Pull out every line in the entries below that contains the word "dzieci", and list those lines in the order they appear.

---+---

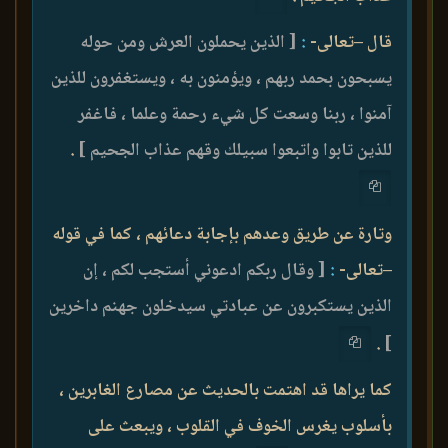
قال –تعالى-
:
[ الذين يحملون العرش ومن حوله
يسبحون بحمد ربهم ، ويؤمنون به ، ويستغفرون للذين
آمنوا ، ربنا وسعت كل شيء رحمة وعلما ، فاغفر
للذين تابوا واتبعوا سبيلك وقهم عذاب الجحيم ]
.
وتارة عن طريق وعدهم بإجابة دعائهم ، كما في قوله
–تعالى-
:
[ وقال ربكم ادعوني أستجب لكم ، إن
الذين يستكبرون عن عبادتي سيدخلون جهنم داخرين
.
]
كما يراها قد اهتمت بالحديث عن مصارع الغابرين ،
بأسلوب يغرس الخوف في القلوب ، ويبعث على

---+---

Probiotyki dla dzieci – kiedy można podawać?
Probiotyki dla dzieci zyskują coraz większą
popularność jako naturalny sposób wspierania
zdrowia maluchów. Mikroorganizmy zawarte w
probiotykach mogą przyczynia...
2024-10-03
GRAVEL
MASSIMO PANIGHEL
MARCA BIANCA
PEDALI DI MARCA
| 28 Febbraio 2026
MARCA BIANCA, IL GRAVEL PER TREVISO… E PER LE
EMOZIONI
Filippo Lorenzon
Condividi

---+---

§ Solution to this task
Probiotyki dla dzieci – kiedy można podawać?
Probiotyki dla dzieci zyskują coraz większą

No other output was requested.